From Robustness to Improved Generalization and Calibration in Pre-trained Language Models
Josip Jukić, Jan Šnajder
TL;DR
The paper tackles the challenge of improving generalization and calibrated uncertainty in pre-trained language models (PLMs). It introduces JacHess, a two-phase regularization that minimizes Jacobian and Hessian norms of intermediate representations with respect to inputs, using Hutchinson estimators and a dimension-subsampling scheme in the embedding space to handle discrete tokens. Evaluated on the GLUE benchmark with decoder-based models and a BERT baseline, JacHess outperforms unregularized fine-tuning and prior Jacobian/Hessian regularizers in both generalization and uncertainty calibration, with larger gains observed for bigger models. This work provides a practical approach to enhancing robustness, generalization, and reliability in PLMs by promoting representation smoothness across layers.
Abstract
Enhancing generalization and uncertainty quantification in pre-trained language models (PLMs) is crucial for their effectiveness and reliability. Building on machine learning research that established the importance of robustness for improving generalization, we investigate the role of representation smoothness, achieved via Jacobian and Hessian regularization, in enhancing PLM performance.

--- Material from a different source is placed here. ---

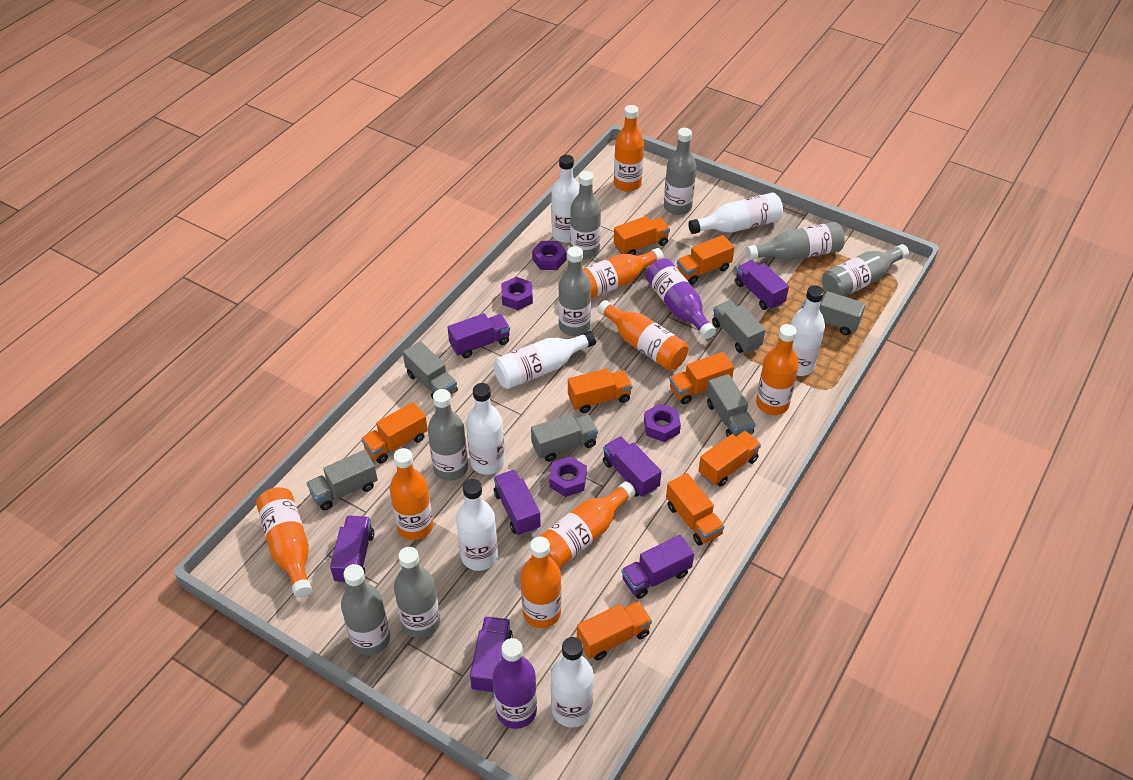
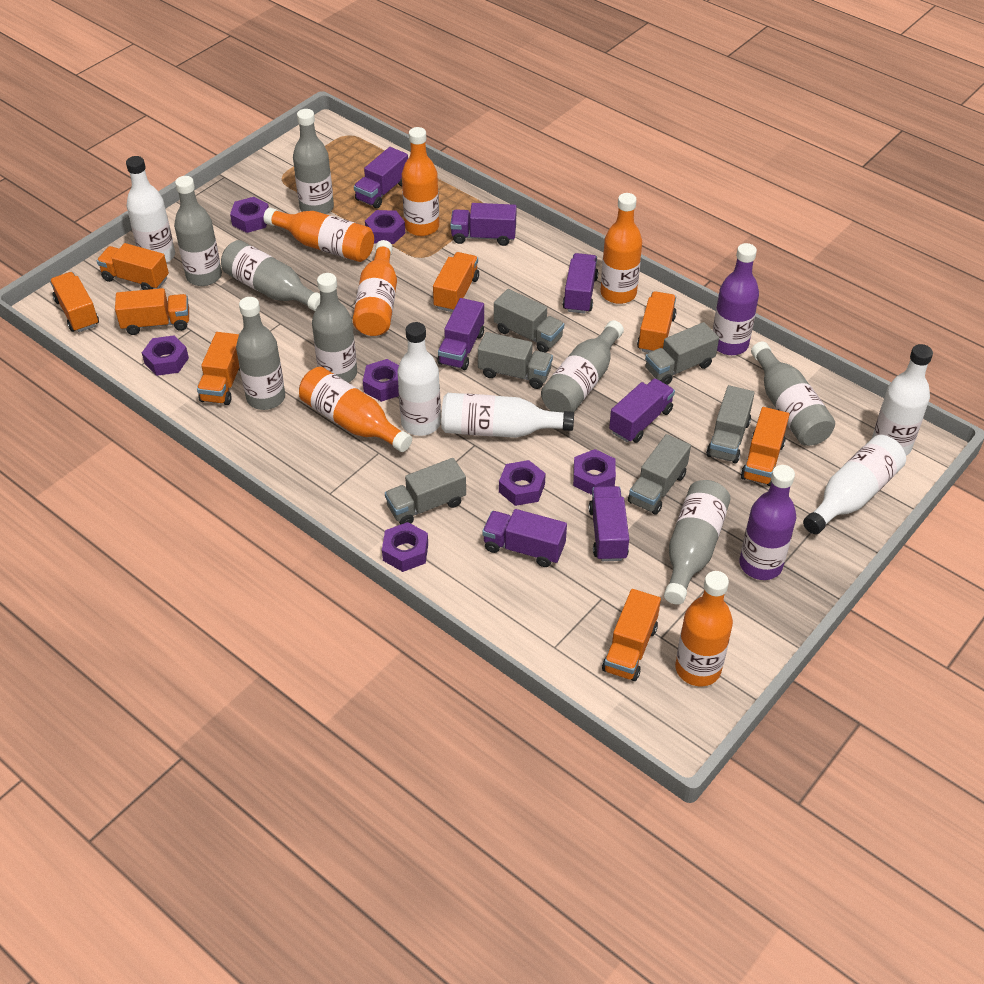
orange bottle: 8 -> 6
purple nut: 4 -> 7
white bottle: 7 -> 5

Although such regularization methods have proven effective in computer vision, their application in natural language processing (NLP), where PLM inputs are derived from a discrete domain, poses unique challenges. We introduce a novel two-phase regularization approach, JacHess, which minimizes the norms of the Jacobian and Hessian matrices within PLM intermediate representations relative to their inputs. Our evaluation using the GLUE benchmark demonstrates that JacHess significantly improves in-domain generalization and calibration in PLMs, outperforming unregularized fine-tuning and other similar regularization methods.